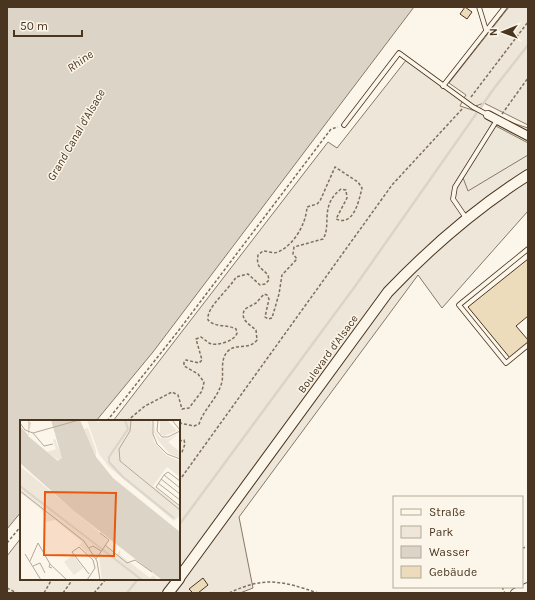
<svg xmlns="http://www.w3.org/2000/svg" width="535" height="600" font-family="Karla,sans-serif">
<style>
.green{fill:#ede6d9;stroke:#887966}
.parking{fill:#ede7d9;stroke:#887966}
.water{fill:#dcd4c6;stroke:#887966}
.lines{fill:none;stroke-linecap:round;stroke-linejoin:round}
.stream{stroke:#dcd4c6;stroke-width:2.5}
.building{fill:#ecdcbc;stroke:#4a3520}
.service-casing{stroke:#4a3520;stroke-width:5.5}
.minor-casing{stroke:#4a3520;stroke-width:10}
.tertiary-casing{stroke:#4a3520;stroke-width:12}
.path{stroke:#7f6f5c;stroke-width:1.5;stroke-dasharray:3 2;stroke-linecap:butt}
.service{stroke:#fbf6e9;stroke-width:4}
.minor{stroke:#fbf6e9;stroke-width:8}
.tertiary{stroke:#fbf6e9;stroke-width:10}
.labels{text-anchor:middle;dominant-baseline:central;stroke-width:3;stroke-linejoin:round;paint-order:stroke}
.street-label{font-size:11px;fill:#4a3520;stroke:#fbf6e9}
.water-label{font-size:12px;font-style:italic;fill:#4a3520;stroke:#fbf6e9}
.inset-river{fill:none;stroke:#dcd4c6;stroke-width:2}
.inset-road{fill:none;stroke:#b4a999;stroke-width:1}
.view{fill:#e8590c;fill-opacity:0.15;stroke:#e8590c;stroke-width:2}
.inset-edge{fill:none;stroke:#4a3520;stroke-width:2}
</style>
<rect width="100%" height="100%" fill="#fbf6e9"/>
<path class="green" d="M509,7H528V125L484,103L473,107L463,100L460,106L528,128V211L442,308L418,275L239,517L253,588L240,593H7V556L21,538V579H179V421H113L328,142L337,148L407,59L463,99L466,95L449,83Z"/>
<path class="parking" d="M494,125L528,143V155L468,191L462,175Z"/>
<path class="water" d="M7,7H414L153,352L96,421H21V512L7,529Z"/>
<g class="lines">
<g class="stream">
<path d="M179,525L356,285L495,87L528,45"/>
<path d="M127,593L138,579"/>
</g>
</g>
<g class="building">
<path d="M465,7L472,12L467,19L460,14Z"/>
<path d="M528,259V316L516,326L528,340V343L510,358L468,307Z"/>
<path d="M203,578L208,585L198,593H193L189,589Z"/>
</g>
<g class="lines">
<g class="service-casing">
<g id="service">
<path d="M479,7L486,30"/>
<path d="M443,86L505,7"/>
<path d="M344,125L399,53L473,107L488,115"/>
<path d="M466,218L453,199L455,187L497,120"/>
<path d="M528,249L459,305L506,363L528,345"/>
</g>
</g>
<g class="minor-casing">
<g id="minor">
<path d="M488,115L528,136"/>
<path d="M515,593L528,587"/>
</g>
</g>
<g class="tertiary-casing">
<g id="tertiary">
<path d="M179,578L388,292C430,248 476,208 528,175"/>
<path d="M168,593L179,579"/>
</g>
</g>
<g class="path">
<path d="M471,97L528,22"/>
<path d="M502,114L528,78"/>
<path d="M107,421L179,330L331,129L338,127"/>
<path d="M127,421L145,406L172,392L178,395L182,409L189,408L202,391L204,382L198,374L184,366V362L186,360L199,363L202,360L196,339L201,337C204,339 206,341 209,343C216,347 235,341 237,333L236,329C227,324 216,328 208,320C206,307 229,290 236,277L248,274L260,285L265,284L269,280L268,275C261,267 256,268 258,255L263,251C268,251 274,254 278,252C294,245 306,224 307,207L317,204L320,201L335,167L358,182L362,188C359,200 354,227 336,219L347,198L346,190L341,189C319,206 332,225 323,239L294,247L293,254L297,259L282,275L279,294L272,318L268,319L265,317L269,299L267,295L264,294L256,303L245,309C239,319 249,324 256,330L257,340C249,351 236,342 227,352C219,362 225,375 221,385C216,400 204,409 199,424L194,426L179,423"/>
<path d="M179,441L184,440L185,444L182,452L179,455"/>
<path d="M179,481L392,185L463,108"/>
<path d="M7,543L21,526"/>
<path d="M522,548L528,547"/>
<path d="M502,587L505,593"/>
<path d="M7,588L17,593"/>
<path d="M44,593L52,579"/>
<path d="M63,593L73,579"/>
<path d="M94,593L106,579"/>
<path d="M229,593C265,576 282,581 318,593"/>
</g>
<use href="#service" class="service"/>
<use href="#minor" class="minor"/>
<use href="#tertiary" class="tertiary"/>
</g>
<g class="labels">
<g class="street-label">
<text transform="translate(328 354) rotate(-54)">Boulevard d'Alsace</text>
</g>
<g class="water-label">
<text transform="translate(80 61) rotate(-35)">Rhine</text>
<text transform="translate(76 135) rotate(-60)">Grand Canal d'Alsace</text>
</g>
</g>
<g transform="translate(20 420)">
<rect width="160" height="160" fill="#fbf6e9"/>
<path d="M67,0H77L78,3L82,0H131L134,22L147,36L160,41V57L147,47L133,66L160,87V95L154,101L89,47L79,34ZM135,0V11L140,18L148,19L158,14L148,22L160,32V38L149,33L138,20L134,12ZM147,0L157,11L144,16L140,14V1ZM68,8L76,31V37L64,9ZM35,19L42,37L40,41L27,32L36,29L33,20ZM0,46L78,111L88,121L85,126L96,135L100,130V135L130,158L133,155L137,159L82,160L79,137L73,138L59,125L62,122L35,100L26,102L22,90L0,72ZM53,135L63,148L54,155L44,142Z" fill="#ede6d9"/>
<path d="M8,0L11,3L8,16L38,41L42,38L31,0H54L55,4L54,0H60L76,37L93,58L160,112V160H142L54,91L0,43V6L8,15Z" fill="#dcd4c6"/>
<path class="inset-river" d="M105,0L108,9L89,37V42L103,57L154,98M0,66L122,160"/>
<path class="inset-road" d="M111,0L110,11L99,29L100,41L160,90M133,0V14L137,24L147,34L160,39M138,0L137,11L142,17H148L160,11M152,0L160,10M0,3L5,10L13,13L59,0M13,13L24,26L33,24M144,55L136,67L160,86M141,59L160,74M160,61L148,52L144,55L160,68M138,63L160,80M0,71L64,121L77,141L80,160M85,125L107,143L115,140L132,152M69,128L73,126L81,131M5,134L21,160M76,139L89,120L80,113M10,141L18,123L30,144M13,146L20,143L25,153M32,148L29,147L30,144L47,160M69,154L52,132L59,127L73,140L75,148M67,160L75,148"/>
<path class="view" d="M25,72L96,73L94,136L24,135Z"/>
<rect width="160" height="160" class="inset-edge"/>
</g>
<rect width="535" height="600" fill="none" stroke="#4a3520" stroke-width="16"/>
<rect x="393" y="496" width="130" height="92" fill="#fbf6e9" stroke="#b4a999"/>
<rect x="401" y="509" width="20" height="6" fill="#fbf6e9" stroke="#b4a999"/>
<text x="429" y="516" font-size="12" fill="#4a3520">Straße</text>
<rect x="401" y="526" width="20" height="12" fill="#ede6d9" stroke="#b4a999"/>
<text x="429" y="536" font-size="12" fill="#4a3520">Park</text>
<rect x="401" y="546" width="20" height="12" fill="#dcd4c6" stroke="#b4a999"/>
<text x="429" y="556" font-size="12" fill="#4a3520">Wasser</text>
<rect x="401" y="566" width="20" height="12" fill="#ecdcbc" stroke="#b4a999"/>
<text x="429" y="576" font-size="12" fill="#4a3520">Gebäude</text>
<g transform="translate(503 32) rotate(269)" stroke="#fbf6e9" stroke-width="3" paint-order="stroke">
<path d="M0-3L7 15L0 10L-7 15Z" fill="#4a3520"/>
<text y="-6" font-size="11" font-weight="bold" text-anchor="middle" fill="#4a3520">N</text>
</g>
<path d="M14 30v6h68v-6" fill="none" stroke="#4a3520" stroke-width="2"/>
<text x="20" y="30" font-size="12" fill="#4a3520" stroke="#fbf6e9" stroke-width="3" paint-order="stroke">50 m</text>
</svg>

........

§ What is expected
Across the entries above, how many lines include "linecap"? State only that number.

§ Exercise solution
2